In [17]:
from pyspark import SparkContext, SparkConf
conf = SparkConf().setAppName('Elephas_App').setMaster('local[8]')
try:
    sc.stop()
except:
    pass
sc = SparkContext(conf=conf)

In [18]:
import pandas as pd
import numpy as np
import os

In [19]:
from keras.models import Sequential, Model
from keras.layers import Embedding, Reshape, Activation, Input, Dense, Flatten, Dropout
from keras.layers.merge import Dot, multiply, concatenate
from keras.utils import np_utils
from keras.utils.data_utils import get_file
from keras.preprocessing.text import Tokenizer
from keras.preprocessing.sequence import skipgrams
from keras import losses
from keras import metrics

In [20]:
def get_model(max_work, max_user):
    dim_embedddings = 30
    bias = 1
    # inputs
    w_inputs = Input(shape=(1,), dtype='int32')
    w = Embedding(max_work+1, dim_embedddings, name="work")(w_inputs)
    w_bis = Embedding(max_work + 1, bias, name="workbias")(w_inputs)

    # context
    u_inputs = Input(shape=(1,), dtype='int32')
    u = Embedding(max_user+1, dim_embedddings, name="user")(u_inputs)
    u_bis = Embedding(max_user + 1, bias, name="userbias")(u_inputs)
    
    #genre_inputs = Input(shape=(20,1,), dtype='int32')
    #genre = Embedding(21,dim_embedddings, name="genre")(genre_inputs)
    
    o = multiply([w, u])
    o = Dropout(0.5)(o)
    o = concatenate([o, u_bis, w_bis])
    o = Flatten()(o)
    o = Dense(10, activation="relu")(o)
    o = Dense(1)(o)

    rec_model = Model(inputs=[w_inputs, u_inputs], outputs=o)
    #rec_model.summary()
    rec_model.compile(loss = losses.mean_squared_error, optimizer='adam', metrics=[metrics.mae])

    return rec_model

In [21]:
genres=["Action","Adventure","Animation","Children","Comedy","Crime","Documentary","Drama",\
            "Fantasy","Film-Noir","Horror","Musical","Mystery","Romance","Sci-Fi","Thriller","War","Western","IMAX","(no genres listed)"]
genres_index = {}
for i, gen in enumerate(genres):
    genres_index[gen]=i

def genres_to_array(g):
    genre_array = np.array([0]*len(genres))
    for i in g.split("|"):
        genre_array[genres_index[i]]=1
    return genre_array
    

In [22]:
def get_data(path):
    genre = pd.read_csv(path+"/movies.csv")
    genre["genres"] = genre["genres"].apply(genres_to_array)
    genre = genre[["movieId","genres"]]

    rating = pd.read_csv(path+"/ratings.csv")
    
    data = pd.merge(genre, rating, how='right', on='movieId')
    
    data["genres"] = data["genres"].apply(lambda g:g if isinstance(g, list) else [0]*len(genres))
    percentil_80 = np.percentile(data["timestamp"], 80)
    

    print(percentil_80)

    print(np.mean(data["timestamp"]<percentil_80))

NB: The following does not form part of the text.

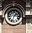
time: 1:33
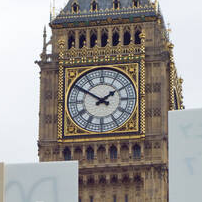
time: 1:50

    print(np.mean(data["timestamp"]>percentil_80))

    cols = ["userId", "movieId", "genres", "rating"]

    train = data[data.timestamp<percentil_80][cols]

    print(train.shape)

    test = data[data.timestamp>=percentil_80][cols]

    print(test.shape)

    max_user = max(data["userId"].tolist() )
    max_work = max(data["movieId"].tolist() )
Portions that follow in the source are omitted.